▶ TASK INSTRUCTIONS: The entries that follow should come back exactly, with no pictures among them.

(DATA SECTION)

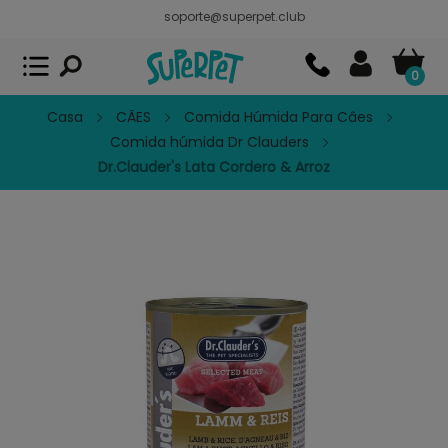
soporte@superpet.club
Superpet, comida para mascotas
VER
x
Superpet Club.
APP GRATIS - En
Google Play
0
Casa
CÃES
Comida Húmida Para Câes
Comida húmida Dr Clauders
Dr.Clauder's Lata Cordero & Arroz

(End DATA SECTION)

▶ COMPLETED EXERCISE:
soporte@superpet.club
Superpet, comida para mascotas
VER
x
Superpet Club.
APP GRATIS - En
Google Play
0
Casa
CÃES
Comida Húmida Para Câes
Comida húmida Dr Clauders
Dr.Clauder's Lata Cordero & Arroz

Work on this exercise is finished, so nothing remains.